» Exercise requirements
Taking only the lines of the data below from the line with "left_click_drag(427, 268, 440, 292)" to the line with "left_click_drag(544, 276, 584, 303)", ends included, write them out exactly and without pictures.

» Given information
- Opening Delimiter -
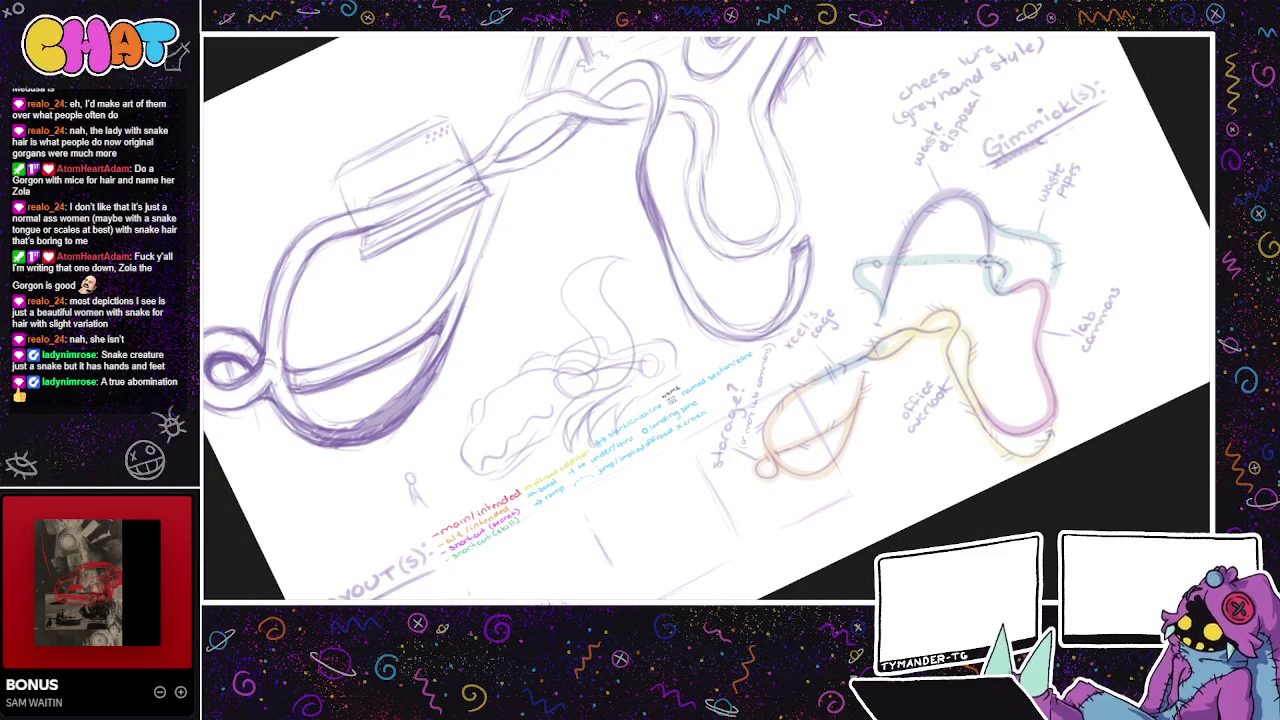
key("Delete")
- Closing Delimiter -
- Opening Delimiter -
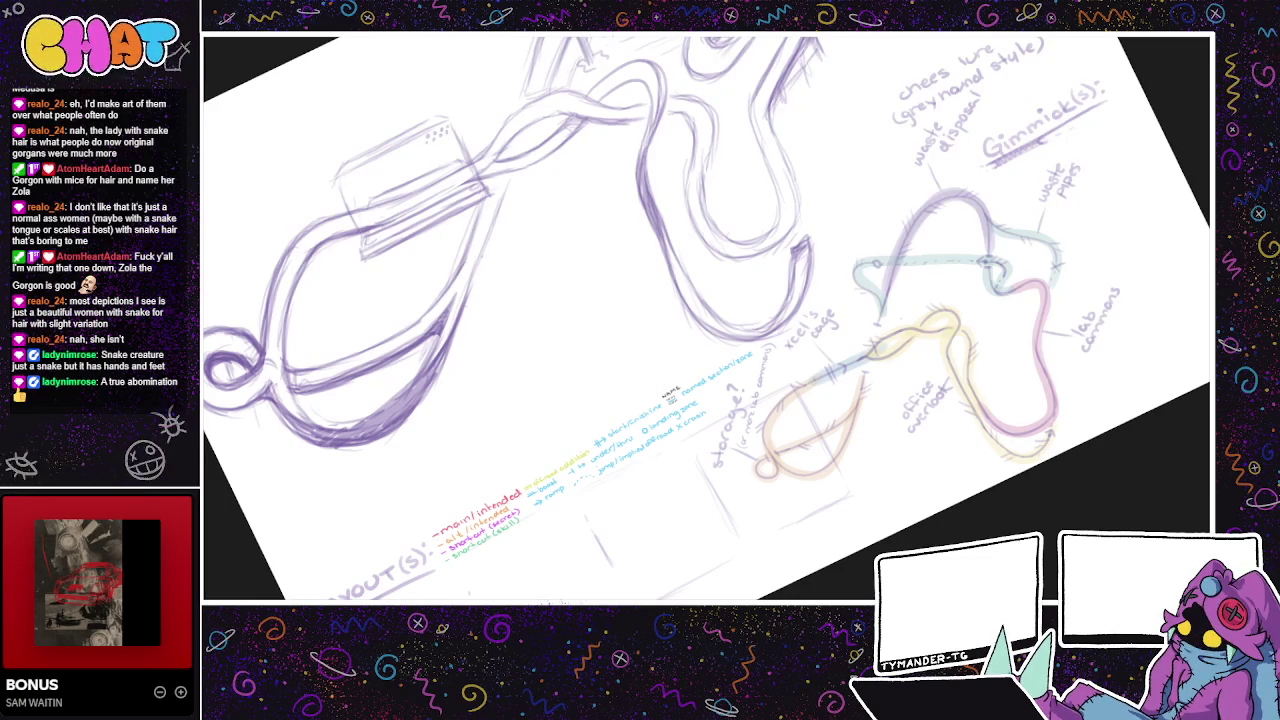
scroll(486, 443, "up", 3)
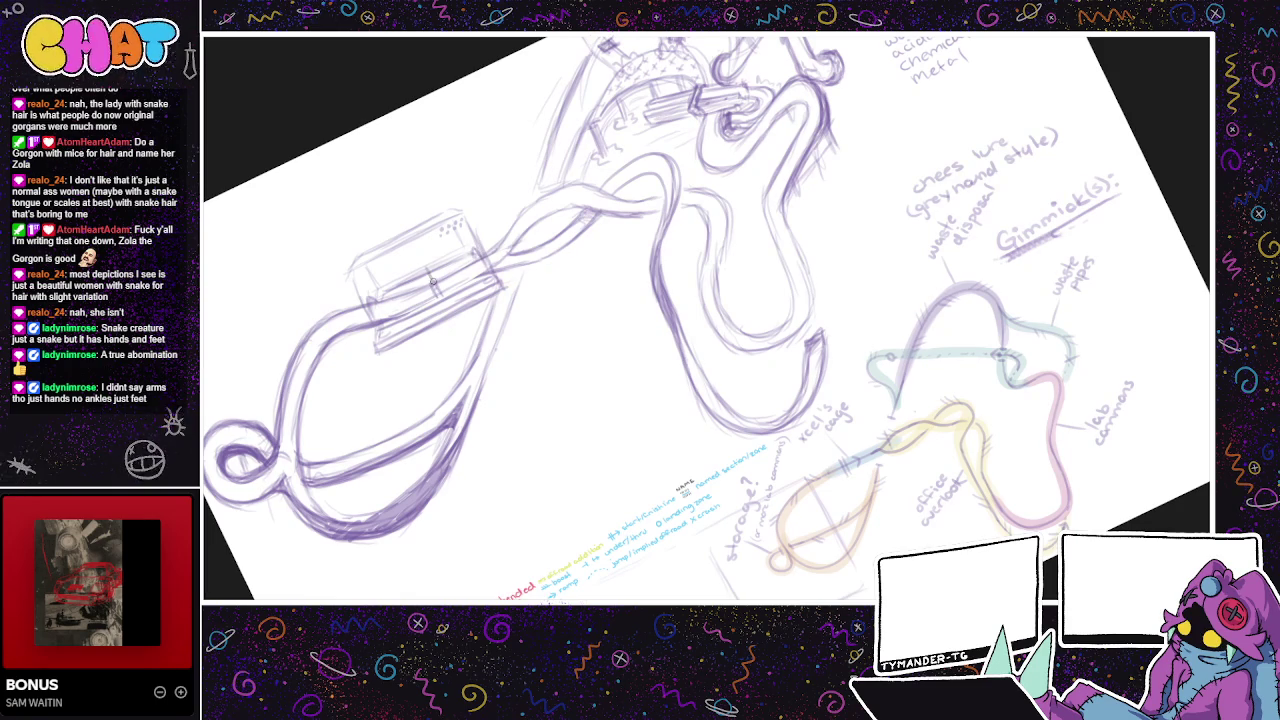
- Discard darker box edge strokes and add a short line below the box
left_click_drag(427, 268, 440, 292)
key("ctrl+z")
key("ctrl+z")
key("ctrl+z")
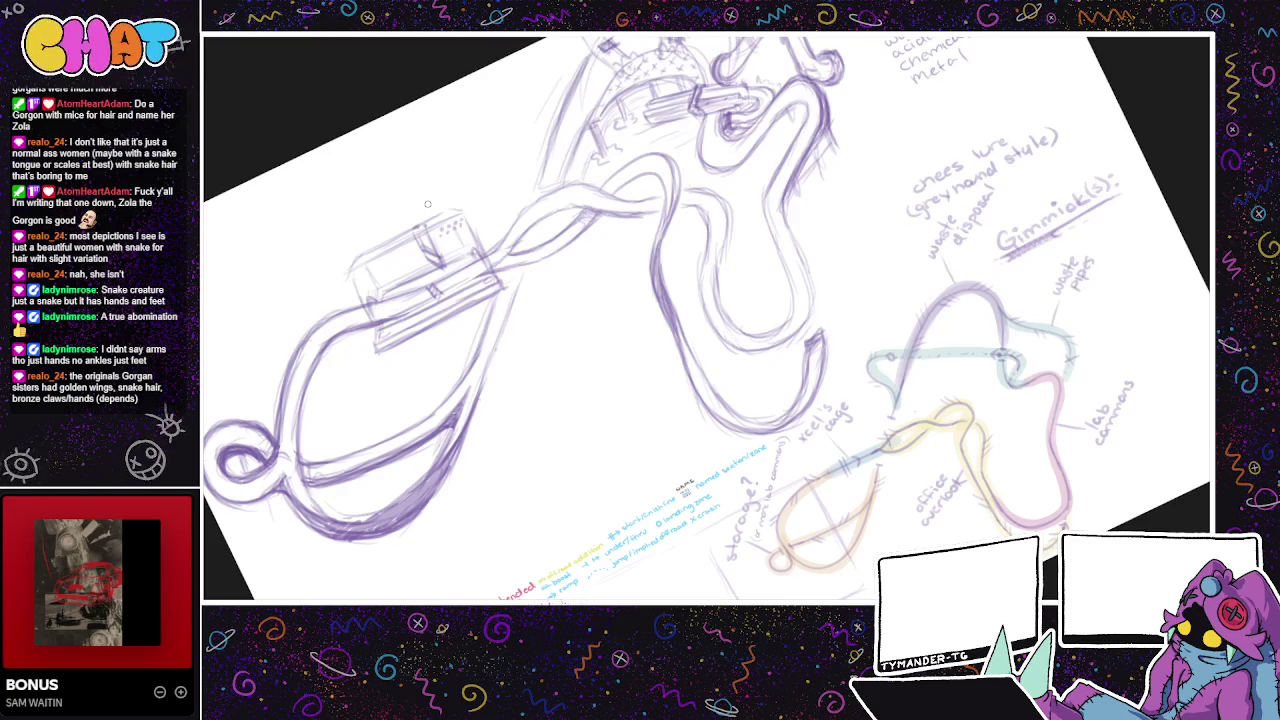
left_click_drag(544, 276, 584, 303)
- Closing Delimiter -
- Opening Delimiter -
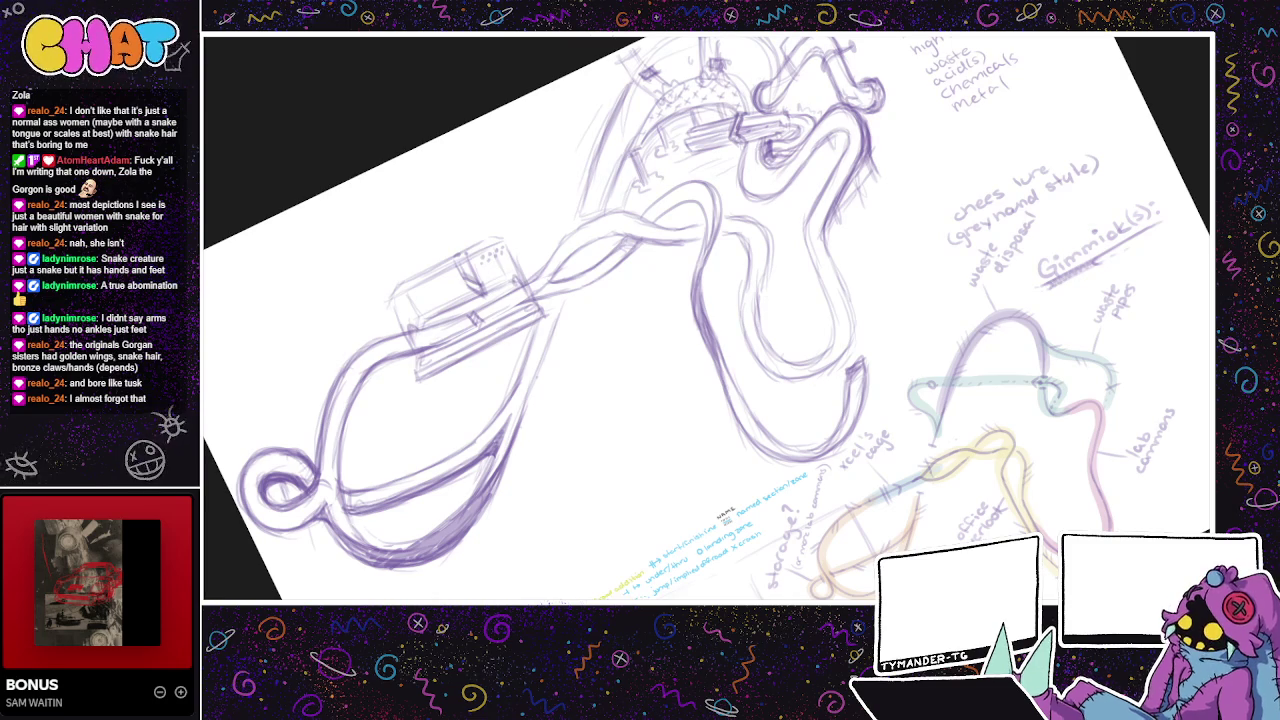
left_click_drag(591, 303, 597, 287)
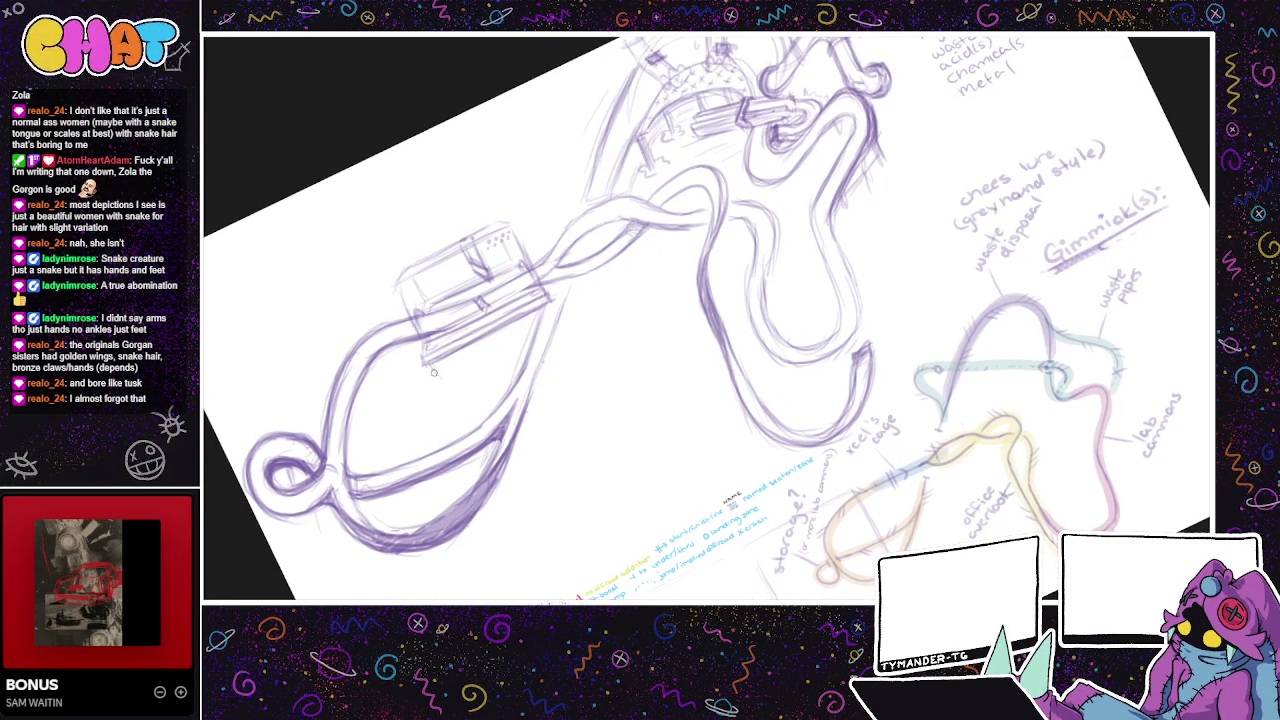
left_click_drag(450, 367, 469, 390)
- Closing Delimiter -
» Your response
left_click_drag(427, 268, 440, 292)
key("ctrl+z")
key("ctrl+z")
key("ctrl+z")
left_click_drag(544, 276, 584, 303)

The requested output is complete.